■ **Your task**: Omit every picture, then give all the entries again exactly.

■ **Recorded data**:
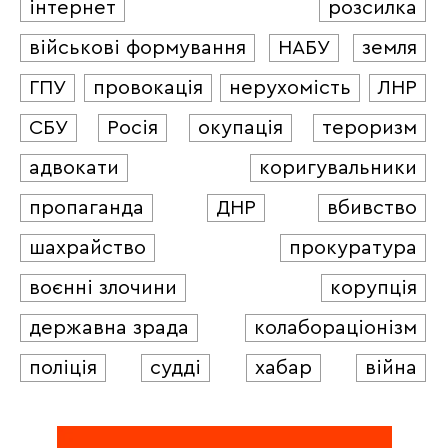
інтернет
розсилка
військові формування
НАБУ
земля
ГПУ
провокація
нерухомість
ЛНР
СБУ
Росія
окупація
тероризм
адвокати
коригувальники
пропаганда
ДНР
вбивство
шахрайство
прокуратура
воєнні злочини
корупція
державна зрада
колабораціонізм
поліція
судді
хабар
війна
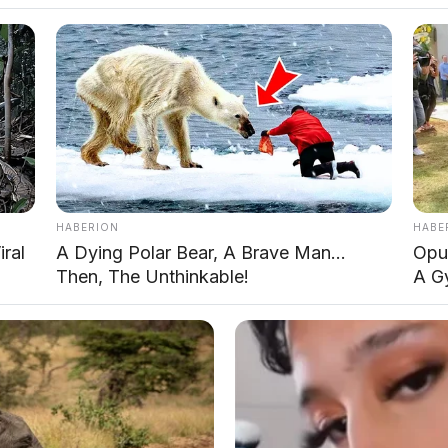
otomotif kembali diguncang pernyataan
Yulong
i grup diskusi terbuka. Dalam pernyataannya, ia
ari lebih dulu tentang
sepeda motor yang
kelasnya, dan harganya
. Lalu dengan nada
at Omox mengumumkan harganya, semua
yang sebenarnya Yulong maksud? Mari kita
HABERION
HABE
ral
A Dying Polar Bear, A Brave Man…
Opul
Then, The Unthinkable!
A G
si Double Wishbone?
tem suspensi independen yang menggunakan dua
untuk mengontrol pergerakan roda. Berbeda dengan
ditemui di motor, double wishbone memisahkan fungsi
a.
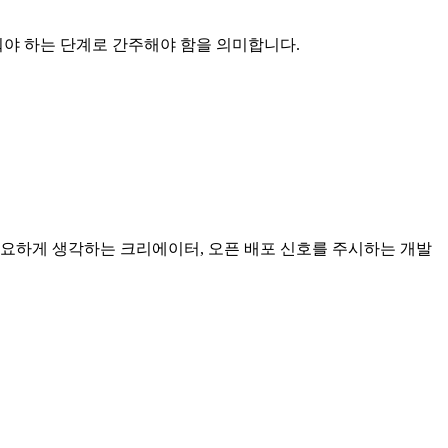
둬야 하는 단계로 간주해야 함을 의미합니다.
중요하게 생각하는 크리에이터, 오픈 배포 신호를 주시하는 개발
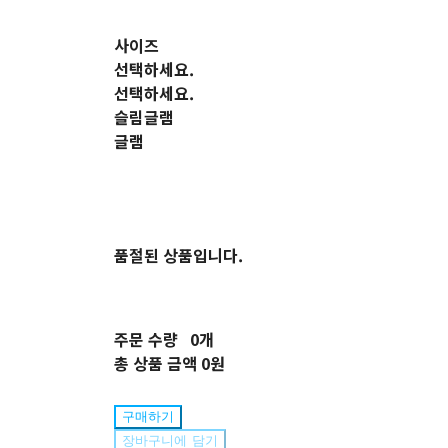
사이즈
선택하세요.
선택하세요.
슬림글램
글램
품절된 상품입니다.
주문 수량
0개
총 상품 금액
0원
구매하기
장바구니에 담기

■ **Problem solution**:
інтернет
розсилка
військові формування
НАБУ
земля
ГПУ
провокація
нерухомість
ЛНР
СБУ
Росія
окупація
тероризм
адвокати
коригувальники
пропаганда
ДНР
вбивство
шахрайство
прокуратура
воєнні злочини
корупція
державна зрада
колабораціонізм
поліція
судді
хабар
війна
otomotif kembali diguncang pernyataan
Yulong
i grup diskusi terbuka. Dalam pernyataannya, ia
ari lebih dulu tentang
sepeda motor yang
kelasnya, dan harganya
. Lalu dengan nada
at Omox mengumumkan harganya, semua
yang sebenarnya Yulong maksud? Mari kita
HABERION
HABE
ral
A Dying Polar Bear, A Brave Man…
Opul
Then, The Unthinkable!
A G
si Double Wishbone?
tem suspensi independen yang menggunakan dua
untuk mengontrol pergerakan roda. Berbeda dengan
ditemui di motor, double wishbone memisahkan fungsi
a.
둬야 하는 단계로 간주해야 함을 의미합니다.
중요하게 생각하는 크리에이터, 오픈 배포 신호를 주시하는 개발
사이즈
선택하세요.
선택하세요.
슬림글램
글램
품절된 상품입니다.
주문 수량
0개
총 상품 금액
0원
구매하기
장바구니에 담기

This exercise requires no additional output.